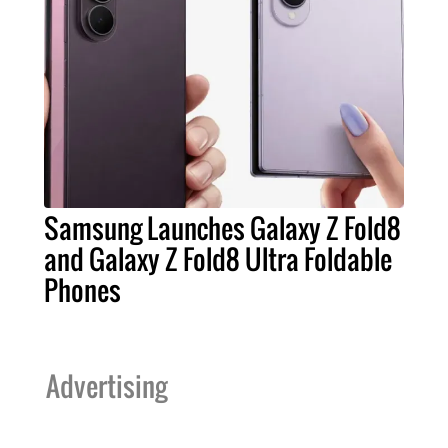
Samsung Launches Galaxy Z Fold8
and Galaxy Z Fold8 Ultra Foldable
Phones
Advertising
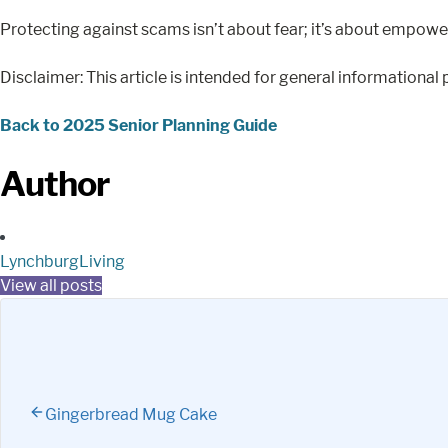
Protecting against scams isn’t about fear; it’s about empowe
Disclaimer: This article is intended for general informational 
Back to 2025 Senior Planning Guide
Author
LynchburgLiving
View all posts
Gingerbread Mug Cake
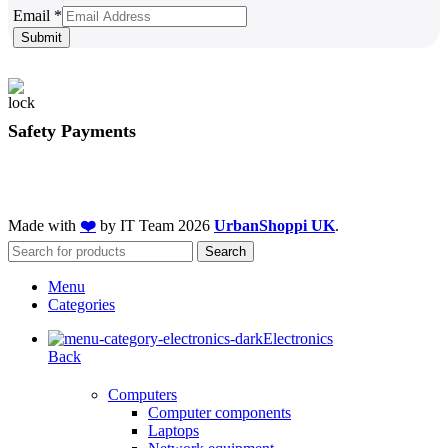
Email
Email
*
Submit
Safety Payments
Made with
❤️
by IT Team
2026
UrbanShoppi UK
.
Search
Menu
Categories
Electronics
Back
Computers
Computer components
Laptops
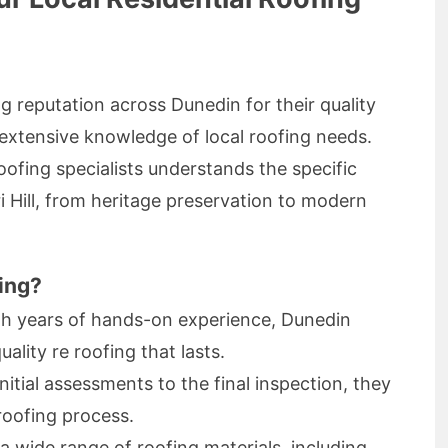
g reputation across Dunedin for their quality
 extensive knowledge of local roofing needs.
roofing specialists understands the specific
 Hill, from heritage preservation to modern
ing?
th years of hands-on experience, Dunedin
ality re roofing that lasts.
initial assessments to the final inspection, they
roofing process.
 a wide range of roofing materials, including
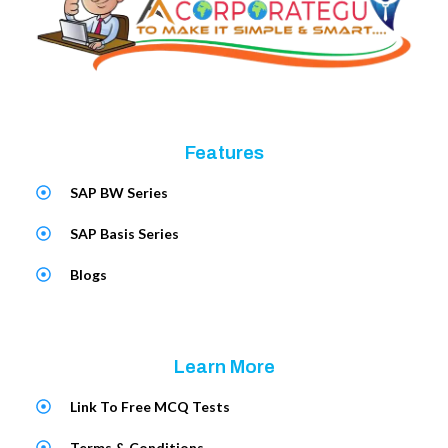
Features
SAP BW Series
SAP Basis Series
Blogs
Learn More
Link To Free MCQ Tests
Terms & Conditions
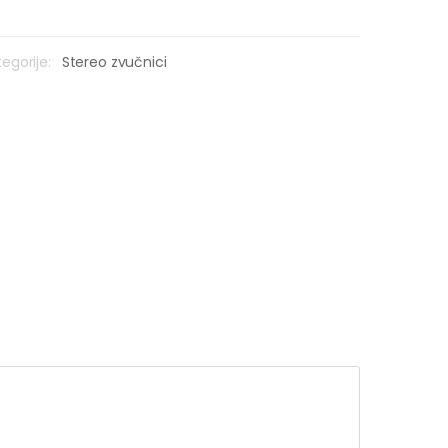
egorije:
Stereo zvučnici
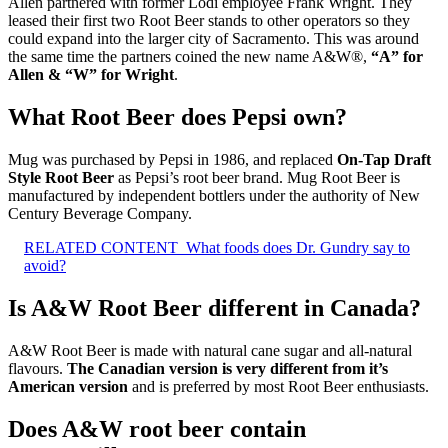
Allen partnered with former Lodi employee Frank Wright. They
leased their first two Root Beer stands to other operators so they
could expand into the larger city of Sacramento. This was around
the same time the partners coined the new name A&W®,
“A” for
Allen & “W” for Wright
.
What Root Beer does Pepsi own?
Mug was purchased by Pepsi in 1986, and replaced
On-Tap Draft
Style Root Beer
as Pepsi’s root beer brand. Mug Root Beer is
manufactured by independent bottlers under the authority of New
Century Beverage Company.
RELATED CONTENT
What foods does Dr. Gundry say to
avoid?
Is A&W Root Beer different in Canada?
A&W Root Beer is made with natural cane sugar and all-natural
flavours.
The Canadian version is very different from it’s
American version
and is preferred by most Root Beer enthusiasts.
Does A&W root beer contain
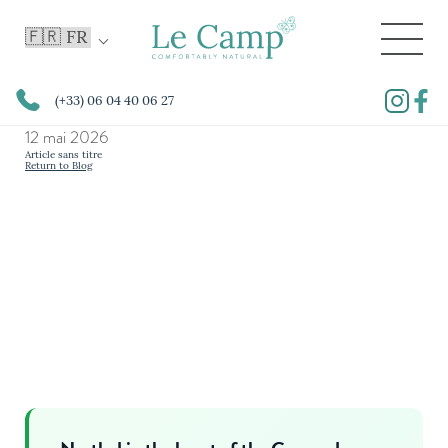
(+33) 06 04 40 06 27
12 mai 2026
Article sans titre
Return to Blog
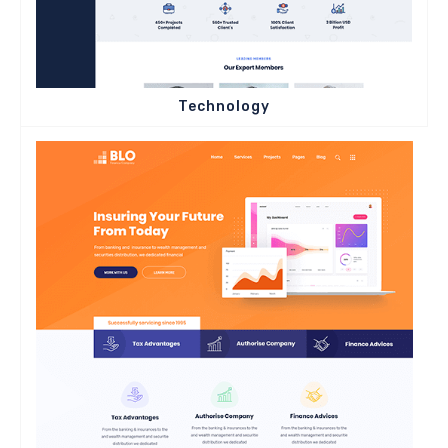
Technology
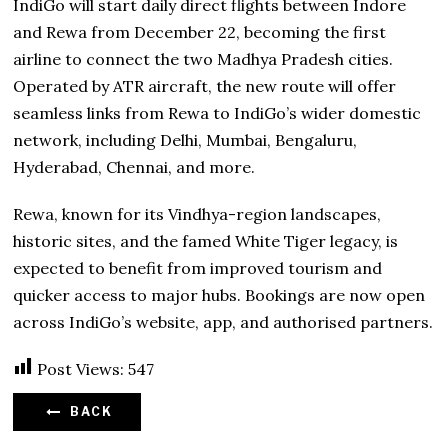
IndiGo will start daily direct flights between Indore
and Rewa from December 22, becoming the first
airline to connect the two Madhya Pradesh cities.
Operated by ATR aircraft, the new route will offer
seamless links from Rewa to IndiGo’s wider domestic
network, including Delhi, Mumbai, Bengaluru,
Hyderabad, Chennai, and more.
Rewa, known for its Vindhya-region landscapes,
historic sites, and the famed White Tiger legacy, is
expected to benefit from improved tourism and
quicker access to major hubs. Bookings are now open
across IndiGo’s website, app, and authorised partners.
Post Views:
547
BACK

※

■ **EXERCISE OBJECTIVE**:
Leave out the pictures. Transcribe the rest of the listing above exactly.

■ **EXPECTED ANSWER**:
Samsung Launches Galaxy Z Fold8
and Galaxy Z Fold8 Ultra Foldable
Phones
Advertising
Protecting against scams isn’t about fear; it’s about empowe
Disclaimer: This article is intended for general informational 
Back to 2025 Senior Planning Guide
Author
LynchburgLiving
View all posts
Gingerbread Mug Cake
Email
Email
*
Submit
Safety Payments
Made with
❤️
by IT Team
2026
UrbanShoppi UK
.
Search
Menu
Categories
Electronics
Back
Computers
Computer components
Laptops
g reputation across Dunedin for their quality
 extensive knowledge of local roofing needs.
roofing specialists understands the specific
 Hill, from heritage preservation to modern
ing?
th years of hands-on experience, Dunedin
ality re roofing that lasts.
initial assessments to the final inspection, they
roofing process.
 a wide range of roofing materials, including
Features
SAP BW Series
SAP Basis Series
Blogs
Learn More
Link To Free MCQ Tests
Terms & Conditions
egorije:
Stereo zvučnici
Allen partnered with former Lodi employee Frank Wright. They
leased their first two Root Beer stands to other operators so they
could expand into the larger city of Sacramento. This was around
the same time the partners coined the new name A&W®,
“A” for
Allen & “W” for Wright
.
What Root Beer does Pepsi own?
Mug was purchased by Pepsi in 1986, and replaced
On-Tap Draft
Style Root Beer
as Pepsi’s root beer brand. Mug Root Beer is
manufactured by independent bottlers under the authority of New
Century Beverage Company.
RELATED CONTENT
What foods does Dr. Gundry say to
avoid?
Is A&W Root Beer different in Canada?
A&W Root Beer is made with natural cane sugar and all-natural
flavours.
The Canadian version is very different from it’s
American version
and is preferred by most Root Beer enthusiasts.
Does A&W root beer contain
(+33) 06 04 40 06 27
12 mai 2026
Article sans titre
Return to Blog
Technology
IndiGo will start daily direct flights between Indore
and Rewa from December 22, becoming the first
airline to connect the two Madhya Pradesh cities.
Operated by ATR aircraft, the new route will offer
seamless links from Rewa to IndiGo’s wider domestic
network, including Delhi, Mumbai, Bengaluru,
Hyderabad, Chennai, and more.
Rewa, known for its Vindhya-region landscapes,
historic sites, and the famed White Tiger legacy, is
expected to benefit from improved tourism and
quicker access to major hubs. Bookings are now open
across IndiGo’s website, app, and authorised partners.
Post Views:
547
BACK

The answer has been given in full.